Under PC3, the Veterans Health Administration contracts with managed healthcare organizations Health Net and TriWest to develop and oversee a network of providers who deliver specialty, mental health and limited emergency care.

However, some of the hospital participants in ARCH contend switching to PC3 could hurt their bottom lines. During the Wednesday hearing, Kris Doody, CEO of Cary Medical Center in Caribou, Maine, said that her facility has thus far declined to become part of PC3 because of its low reimbursement rates.

She preferred ARCH, she said, because in it a hospital contracts directly with the VA and receives Medicare equivalent rates. Health Net, which is overseeing PC3 in her area, is offering payments below Medicare rates. Lawmakers anecdotally had heard concerns that this was happening in other parts of the country.

Since Maine already has Medicare rates lower than many other states, it wouldn’t be financially feasible to accept Health Net’s offer, Doody said. A report released earlier this month by the CMS revealed that Maine’s total Medicare expenditures per capita were 17% lower than the national average.

Doody had relayed similar concerns to Sens.

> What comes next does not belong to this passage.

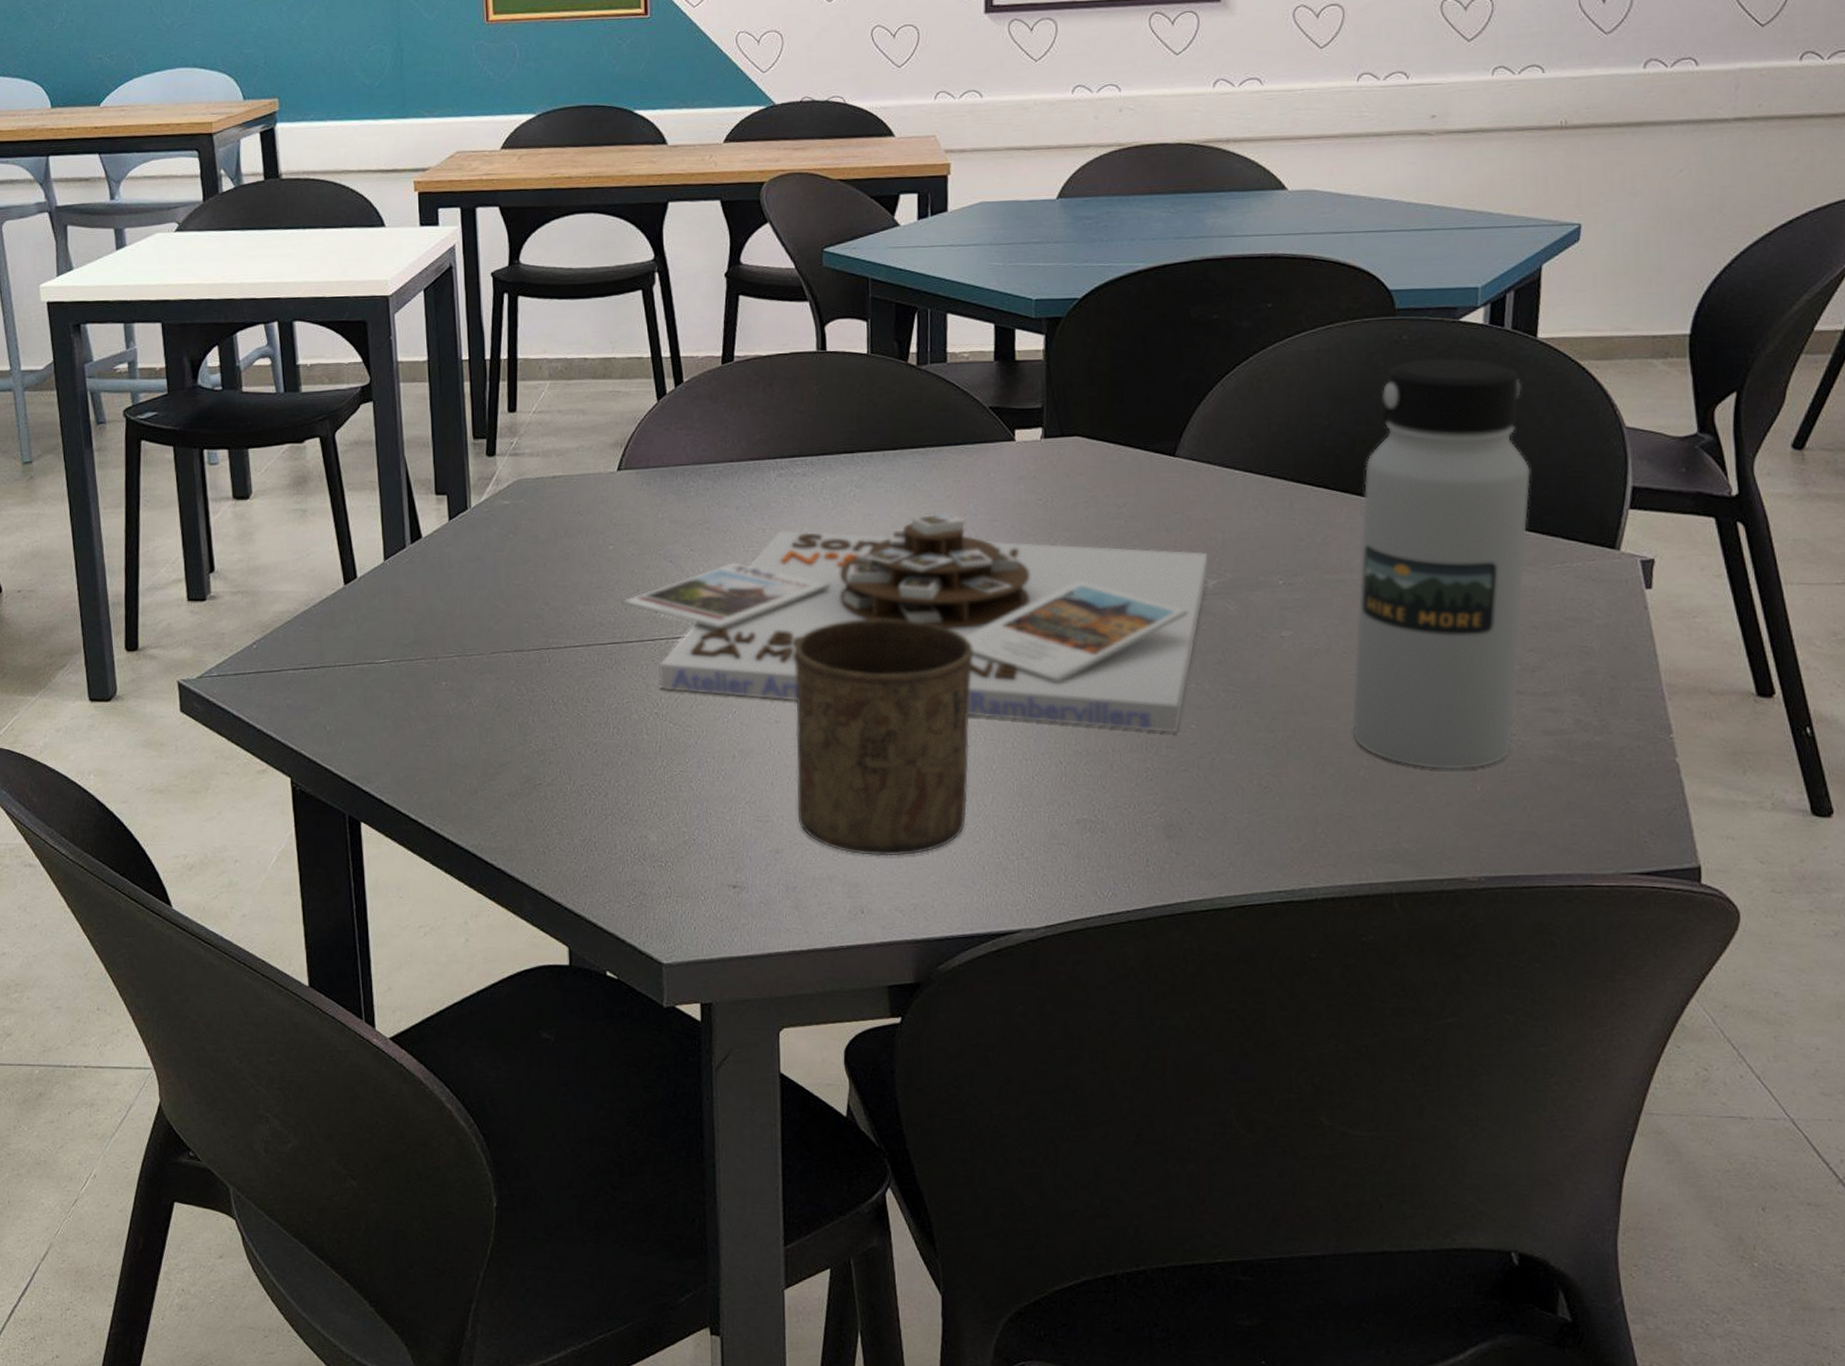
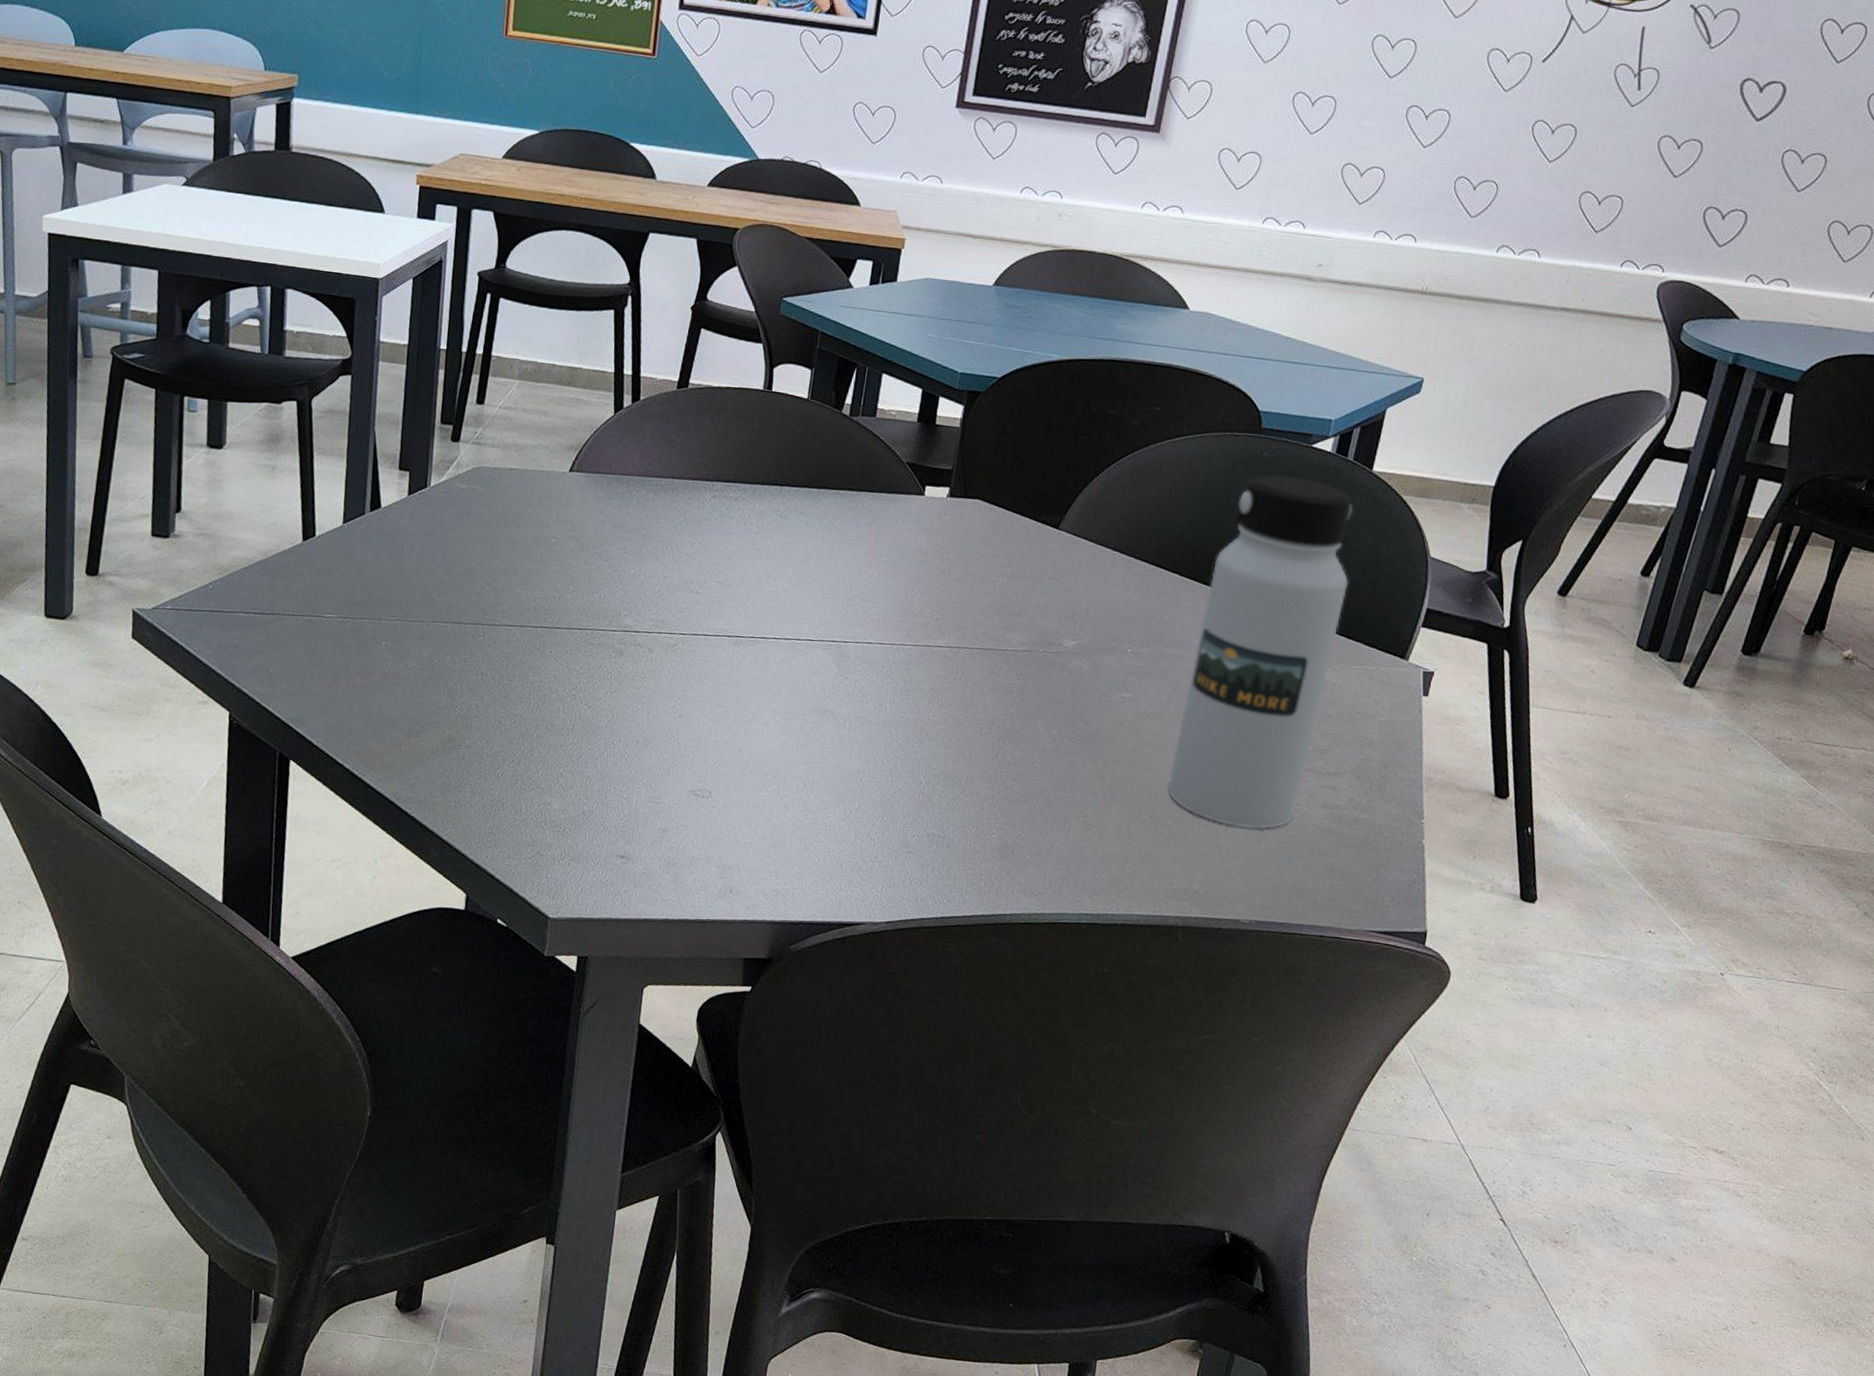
board game: present [621,512,1209,734] -> none [556,546,1073,769]
cup: present [794,618,973,856] -> none [686,634,861,847]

Susan Collins (R-Maine) and Angus King (I-Maine), who in turn sent a letter (PDF) June 9 to acting Secretary of Veterans Affairs Sloan Gibson asking that he extend ARCH. Early indications are that PC3 is not being used in Maine, they said.

“PC3 has been operational in Maine for two months, but statistics show that it is not meeting the needs of highly rural veterans who are most in need of this program,” the lawmakers say. “According to the VA’s own data, in the first month of its operation not one veteran in Maine had used PC3 during this time period. We are concerned that the low rate of reimbursement offered by Health Net could preclude PC3 from being an adequate successor to ARCH.”

Collins and King sent another letter a few days later co-signed by Sens. Jerry Moran (R-Kan.) Jon Tester (D-Mont.) and John McCain (R-Ariz.) also pushing to continue ARCH.

“For reasons we do not understand, the VHA is choosing—at VHA’s own initiative—to end this successful program,” the letter (PDF) reads. “All along, the VHA gave us the impression that it was waiting on analysis about the success of ARCH to inform its decision about extending the program. We are deeply disappointed by this breach of trust because those who suffer from this recklessness are veterans.”